Conectividad cordillerana se mantiene habilitada
En las zonas precordilleranas y cordilleranas, el MOP informó que la conectividad general no se ha visto interrumpida. No obstante, existen dos situaciones puntuales bajo intervención.
La primera corresponde al camino entre Los Ángeles y Alto Biobío, donde una roca de gran tamaño cayó sobre la ruta durante el fin de semana. Actualmente se realizan labores de fragmentación para retirarla y restablecer completamente el tránsito.
El segundo caso afecta una ruta interior entre Los Ángeles y Santa Bárbara, que permanece cerrada. Sin embargo, las autoridades precisaron que existen vías alternativas, por lo que el acceso a la zona continúa asegurado.
Ríos bajo vigilancia preventiva
Además del monitoreo vial, el MOP mantiene vigilancia permanente sobre el comportamiento de los principales cauces de la región. Si bien los niveles de los ríos se mantienen dentro de parámetros considerados normales para este tipo de eventos, el río Pichilo y el río Curanilahue permanecen bajo alerta azul debido al aumento sostenido de sus caudales.

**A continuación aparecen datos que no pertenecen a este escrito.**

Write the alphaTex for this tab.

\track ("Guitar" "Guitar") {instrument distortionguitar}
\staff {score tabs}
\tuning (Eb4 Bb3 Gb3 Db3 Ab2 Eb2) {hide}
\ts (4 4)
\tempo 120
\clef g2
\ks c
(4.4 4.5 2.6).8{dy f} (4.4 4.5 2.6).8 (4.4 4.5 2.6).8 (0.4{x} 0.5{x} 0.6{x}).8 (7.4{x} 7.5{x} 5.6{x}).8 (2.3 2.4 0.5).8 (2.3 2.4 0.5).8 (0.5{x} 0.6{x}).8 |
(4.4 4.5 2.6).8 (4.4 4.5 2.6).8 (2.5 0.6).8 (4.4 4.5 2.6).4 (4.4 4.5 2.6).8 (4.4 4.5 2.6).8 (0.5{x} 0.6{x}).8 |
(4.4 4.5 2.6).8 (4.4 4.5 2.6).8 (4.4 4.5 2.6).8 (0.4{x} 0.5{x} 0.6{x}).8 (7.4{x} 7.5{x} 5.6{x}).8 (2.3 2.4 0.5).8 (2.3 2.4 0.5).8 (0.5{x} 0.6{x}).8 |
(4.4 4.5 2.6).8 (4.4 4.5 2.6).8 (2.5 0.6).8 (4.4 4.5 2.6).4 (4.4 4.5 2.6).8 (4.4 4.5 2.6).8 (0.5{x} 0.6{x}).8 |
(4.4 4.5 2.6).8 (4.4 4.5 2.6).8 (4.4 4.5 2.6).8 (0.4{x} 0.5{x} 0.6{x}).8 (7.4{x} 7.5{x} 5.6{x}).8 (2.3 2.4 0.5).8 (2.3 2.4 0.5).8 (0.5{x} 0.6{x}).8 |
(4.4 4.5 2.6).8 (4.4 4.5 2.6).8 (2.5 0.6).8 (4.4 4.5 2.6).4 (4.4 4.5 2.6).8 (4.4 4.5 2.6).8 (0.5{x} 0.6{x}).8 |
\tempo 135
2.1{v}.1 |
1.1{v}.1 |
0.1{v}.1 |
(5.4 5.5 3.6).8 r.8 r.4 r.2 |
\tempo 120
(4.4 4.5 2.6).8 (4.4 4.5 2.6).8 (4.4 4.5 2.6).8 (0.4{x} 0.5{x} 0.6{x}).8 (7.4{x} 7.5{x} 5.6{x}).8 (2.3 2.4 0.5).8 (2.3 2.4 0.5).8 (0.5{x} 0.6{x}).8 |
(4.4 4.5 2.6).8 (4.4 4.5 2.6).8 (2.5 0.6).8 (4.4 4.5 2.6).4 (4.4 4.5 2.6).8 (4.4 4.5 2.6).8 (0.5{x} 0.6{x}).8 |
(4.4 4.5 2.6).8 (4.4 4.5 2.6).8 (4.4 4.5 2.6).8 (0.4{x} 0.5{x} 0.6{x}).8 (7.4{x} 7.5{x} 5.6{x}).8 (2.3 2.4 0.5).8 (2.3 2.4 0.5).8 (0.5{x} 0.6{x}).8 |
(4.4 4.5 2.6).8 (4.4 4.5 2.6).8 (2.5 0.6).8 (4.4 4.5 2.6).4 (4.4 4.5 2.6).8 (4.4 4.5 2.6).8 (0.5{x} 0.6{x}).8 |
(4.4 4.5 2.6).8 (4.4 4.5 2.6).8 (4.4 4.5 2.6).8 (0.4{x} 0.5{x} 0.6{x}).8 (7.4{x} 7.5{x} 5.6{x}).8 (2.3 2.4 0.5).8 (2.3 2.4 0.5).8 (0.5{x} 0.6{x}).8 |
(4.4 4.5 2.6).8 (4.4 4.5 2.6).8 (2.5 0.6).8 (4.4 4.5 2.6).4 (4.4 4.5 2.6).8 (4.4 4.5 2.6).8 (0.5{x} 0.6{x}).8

Ante este escenario, las autoridades recomendaron no acercarse a las riberas, ya que las lluvias podrían generar incrementos adicionales en el nivel del agua y eventuales desbordes en sectores vulnerables.
El seguimiento se realiza mediante estaciones hidrométricas que permiten evaluar en tiempo real la capacidad de los cauces y anticipar eventuales medidas preventivas si las condiciones meteorológicas se intensifican.

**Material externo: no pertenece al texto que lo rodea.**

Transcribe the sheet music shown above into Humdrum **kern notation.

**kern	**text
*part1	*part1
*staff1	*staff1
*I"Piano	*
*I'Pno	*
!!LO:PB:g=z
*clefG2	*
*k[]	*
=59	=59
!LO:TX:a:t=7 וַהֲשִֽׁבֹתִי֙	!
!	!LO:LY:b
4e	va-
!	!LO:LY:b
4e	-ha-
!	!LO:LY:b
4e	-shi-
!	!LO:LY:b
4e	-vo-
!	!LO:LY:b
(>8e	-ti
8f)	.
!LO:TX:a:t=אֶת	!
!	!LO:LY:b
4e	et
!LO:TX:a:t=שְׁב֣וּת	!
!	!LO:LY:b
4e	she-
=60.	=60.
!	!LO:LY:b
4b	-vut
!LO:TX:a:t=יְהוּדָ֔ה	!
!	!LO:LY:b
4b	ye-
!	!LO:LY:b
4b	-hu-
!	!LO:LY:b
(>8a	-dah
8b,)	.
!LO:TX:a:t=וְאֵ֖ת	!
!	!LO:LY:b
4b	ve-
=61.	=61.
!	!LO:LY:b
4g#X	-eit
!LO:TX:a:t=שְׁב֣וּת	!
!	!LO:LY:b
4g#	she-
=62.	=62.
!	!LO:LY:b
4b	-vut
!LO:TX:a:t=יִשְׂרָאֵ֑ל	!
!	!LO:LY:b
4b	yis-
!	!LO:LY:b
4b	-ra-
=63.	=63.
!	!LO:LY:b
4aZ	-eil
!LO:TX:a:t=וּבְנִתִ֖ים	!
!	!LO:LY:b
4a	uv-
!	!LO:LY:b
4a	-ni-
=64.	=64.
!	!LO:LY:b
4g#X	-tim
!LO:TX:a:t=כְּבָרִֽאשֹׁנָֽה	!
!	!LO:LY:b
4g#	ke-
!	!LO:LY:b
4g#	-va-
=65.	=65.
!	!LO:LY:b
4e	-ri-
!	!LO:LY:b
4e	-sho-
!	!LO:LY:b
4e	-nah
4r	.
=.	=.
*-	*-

Infraestructura preparada, pero con monitoreo permanente
Desde el MOP señalaron que, por ahora, la capacidad hidráulica de los ríos permite absorber el aumento de caudal provocado por las precipitaciones. Sin embargo, recalcaron que el monitoreo continuará durante todo el sistema frontal para responder oportunamente ante cualquier cambio en las condiciones.
Las autoridades insistieron en que la principal medida de prevención sigue siendo reducir los desplazamientos innecesarios y mantenerse informado a través de los canales oficiales mientras continúe el frente de mal tiempo.